Khelil Chakib
Khelil Chakib

Chakib Khelil, l’ancien ministre de l’Energie, et son rôle dans le scabreux scandale de Sonatrach revient sur les devants de la scène à la suite des accusations gravissimes jetées, samedi soir, comme un pavé dans la mare, par un « ami » du général Toufik.

En direct à la télévision, le député Hacène Laribi, a révélé aux Algériens que son ami, l’ancien patron du DRS, le général Toufik lui a confié en des termes très clairs que sa relation avec Abdelaziz Bouteflika s’était terriblement détériorée depuis qu’il avait déclenché une enquête sur des pots-de-vin d’un montant de 198 millions d’euros qui auraient été versés à Chakib Khelil, « le ministre et ami de Bouteflika ». Ce montant mirobolant représenterait, selon ce proche du général Toufik, un « bakchich » avec lequel le géant pétrolier Saipem avait récompensé Chakib Khelil pour leur avoir permis de décrocher de juteux contrats pétroliers en Algérie. Les services du général Toufik auraient même confectionné un dossier accablant contre cet ancien ministre pour ordonner son arrestation, jure le député Hacène Laribi. Ceci dit, ces accusations gravissimes relèvent-ils de la vérité ou du fantasme ? Un éclairage précieux s’impose pour comprendre les dessous de ce scandale.

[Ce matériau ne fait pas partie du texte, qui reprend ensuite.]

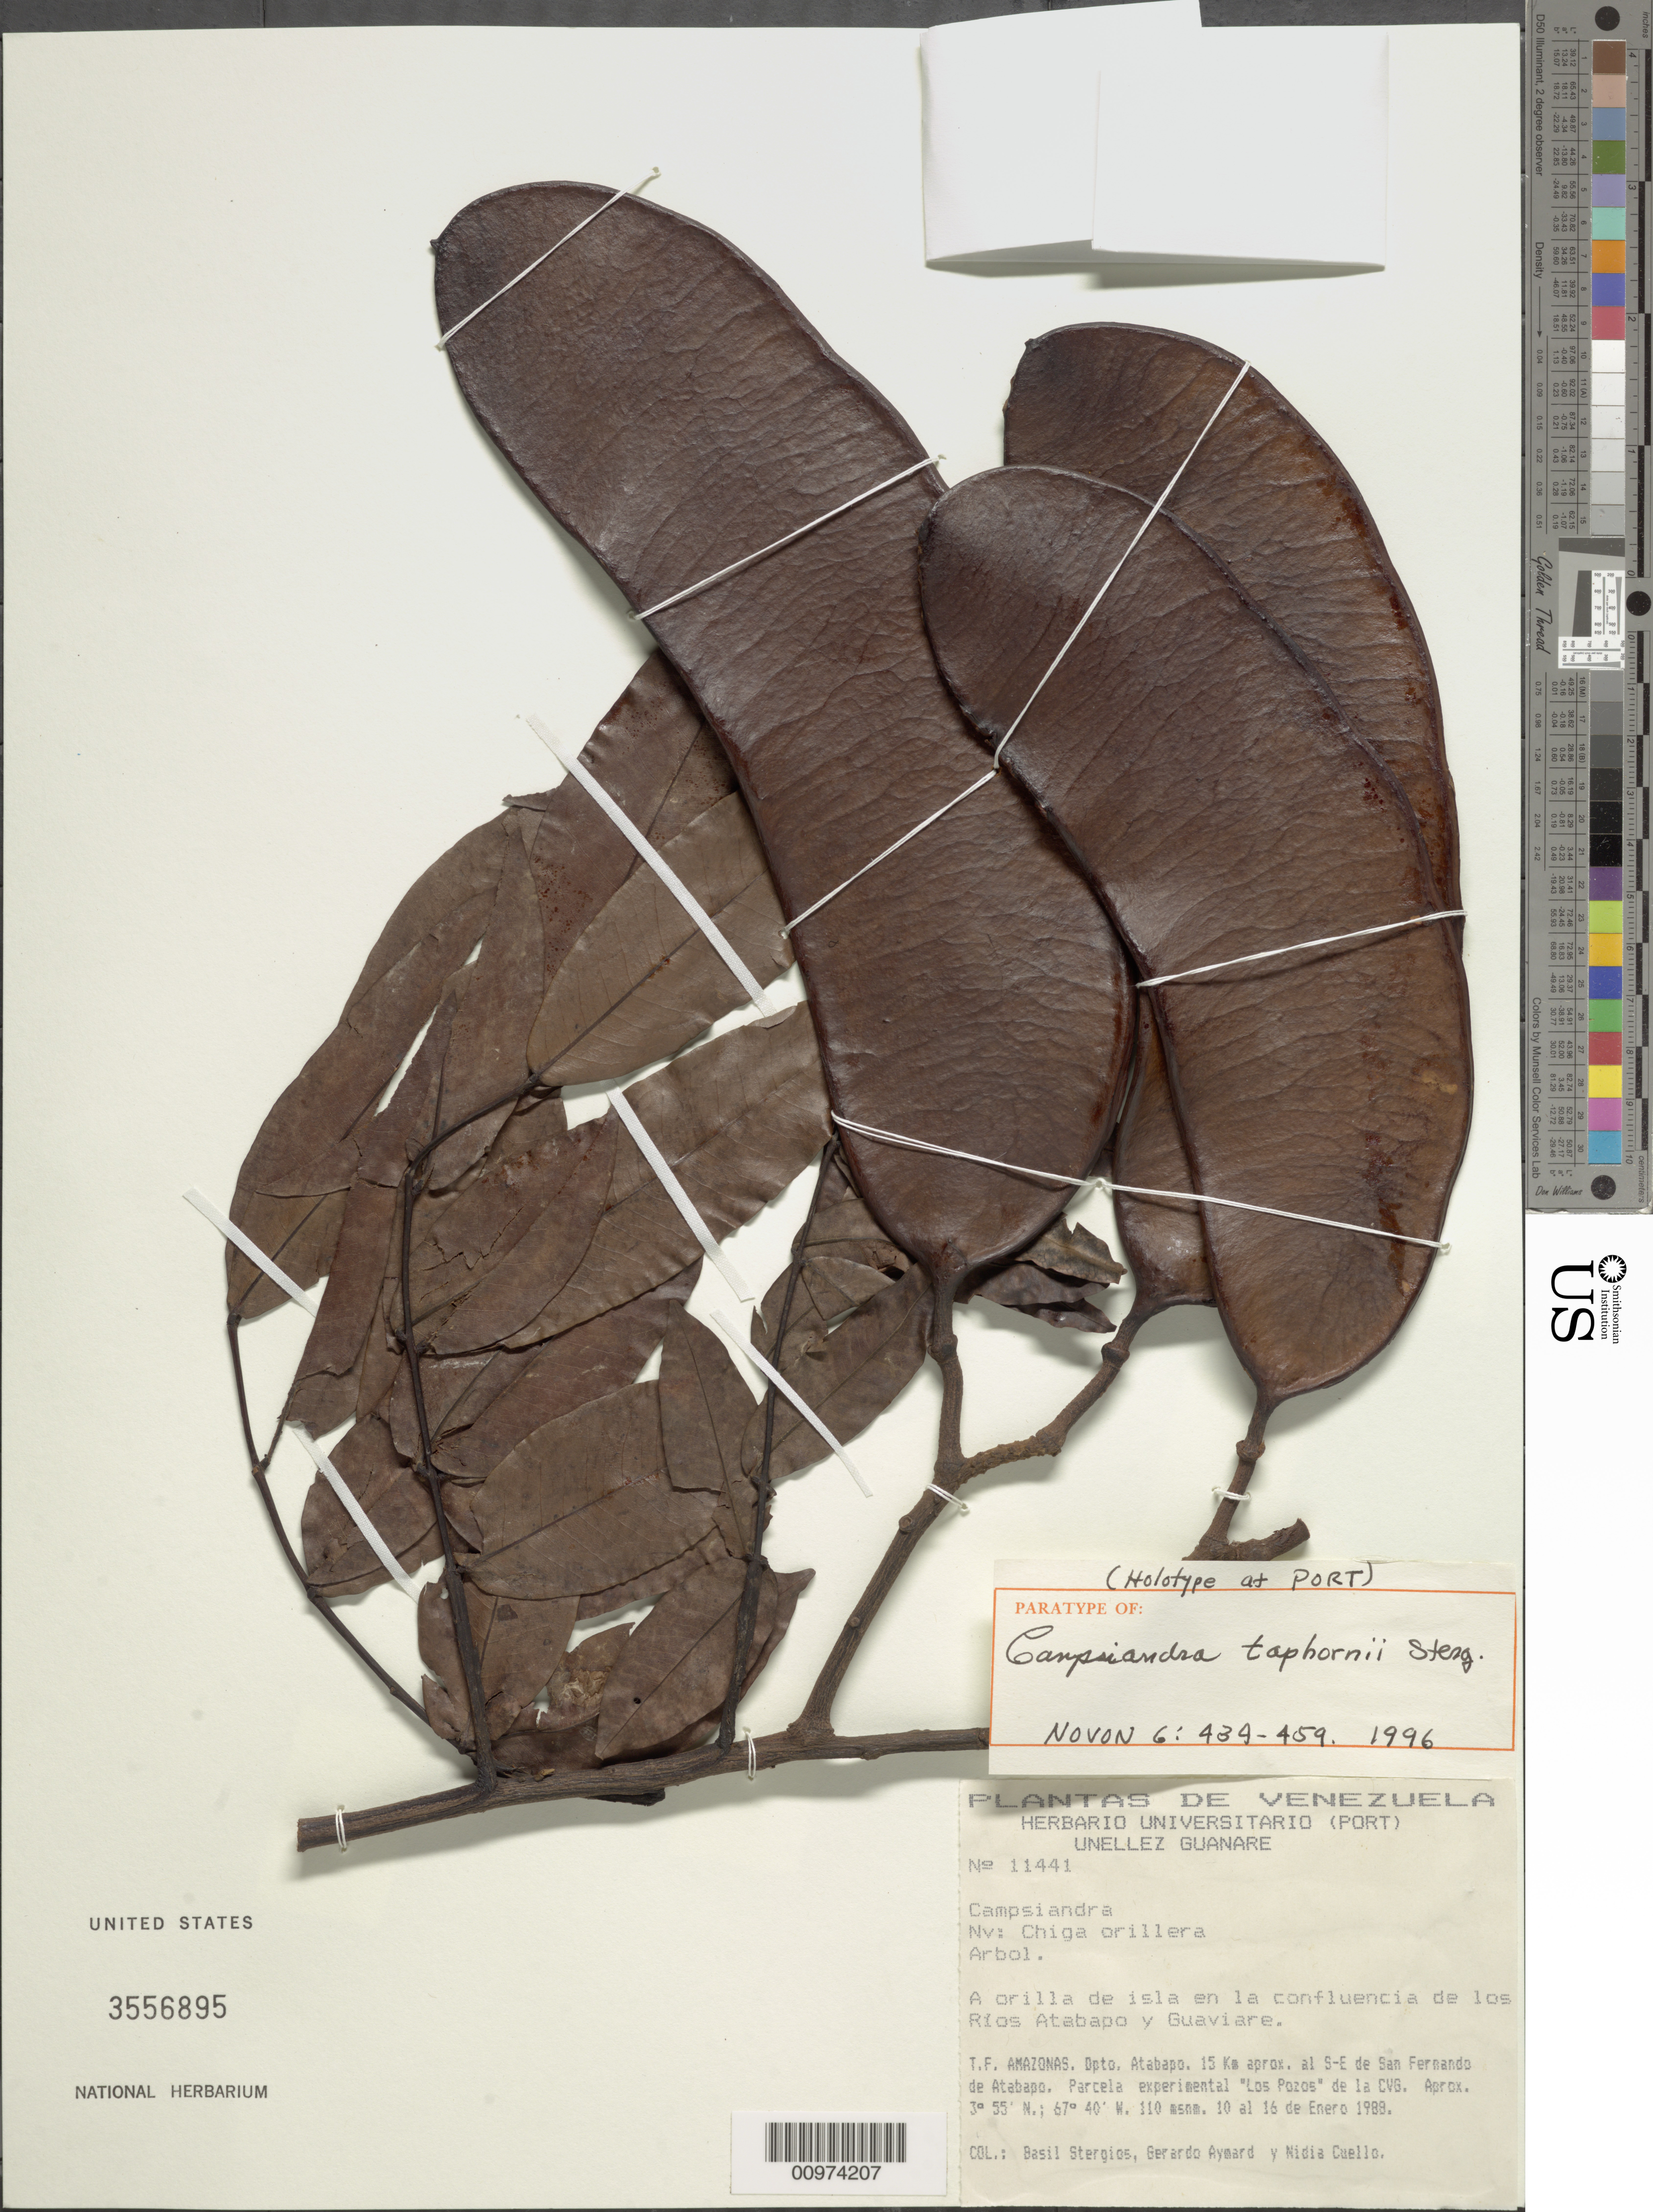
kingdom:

D’abord, il faut savoir d’où proviennent les fameux 198 millions d’euros. Il s’agit, en vérité, nous expliquent plusieurs sources très bien introduites au sein de la direction générale de Sonatrach, de l’argent de l’italien Saipem. Ce dernier a payé cette somme pour le compte d’un sous-traitant libanais appelé OGEC, une entreprise basée au Liban et qui compte, comme par hasard, parmi ses actionnaires le fameux Farid Bedjaoui, le neveu de l’ex-ministre des Affaires étrangères Mohamed Bedjaoui. Fardi Bedjaoui et Chakib Khelil se connaissent-ils ? Oui, nous répondent plusieurs sources qui ont connu et fréquenté les deux hommes. L’ancien ministre et le consultant homme d’affaires se côtoyaient dans plusieurs « salons » très prisés par la nomenklatura algérienne. Il n’est donc pas exclu que Chakib Khelil ait donné un coup de pouce pour permettre à la société de Farid Bedjaoui de décrocher un contrat juteux avec Saipem en Algérie en tant que sous-traitant, d’autant plus que OGEC ne détient aucune référence internationale dans ce domaine. Aucune nécessité économique ou stratégique ne pousssait Saipem à recourir aux services de l’entreprise de Farid Bedjaoui. Plusieurs sources nous l’indiquent : cette entreprise a été imposée par la partie Sonatrach à Saipem. Mais en quoi consiste réellement ce contrat ?

OGEC était chargée de poser et de fournir des pipelines au profit de Saipem en Algérie. 60 % du montant du contrat était payé en dinars et 40 % restants en devises sur des comptes bancaires hébergés au Liban. Chakib Khelil a-t-il été rémunéré pour ce service rendu ? C’est là qu’une enquête judiciaire sérieuse doit être enclenchée parce qu’aucune preuve matérielle ou tangible n’a été fournie pour prouver l’implication directe de Chakib Khelil dans la remise d’un pot-de-vin. D’ailleurs, le parquet de Milan en Italie, qui a enquêté sur cette affaire, n’a pas inculpé Chakib Khelil. Ceci dit, rien ne permet aussi, pour l’heure, d’écarter la possibilité d’une implication de l’ancien ministre. Ce dernier pourrait toucher un virement de Farid Bedjaoui via des comptes bancaires offshore dans les paradis fiscaux. Cette piste doit faire l’objet d’une mûre et profonde enquête. Ce que la justice algérienne ne fait pas car elle demeure prisonnière des rapports de force qui déterminent les relations entre les différentes composantes du régime algérien.

D’autre part, le montant d’un pot-de-vin dans ce contrat ne peut guère dépasser les 18 ou 19 millions d’euros pour la simple raison, nous expliquent plusieurs sources bancaires très bien informées, qu’un contrat de pose et de fourniture de pipelines comprend plusieurs charges tels le coût du matériel et les taxes à payer, à l’image des 24 % de l’IRG sur les parts transférables à l’étranger. Toujours est-il que la corruption demeure de la corruption. Et en l’absence d’une justice fiable, nous risquons de ne jamais savoir si Chakib Khelil a touché un pot-de-vin.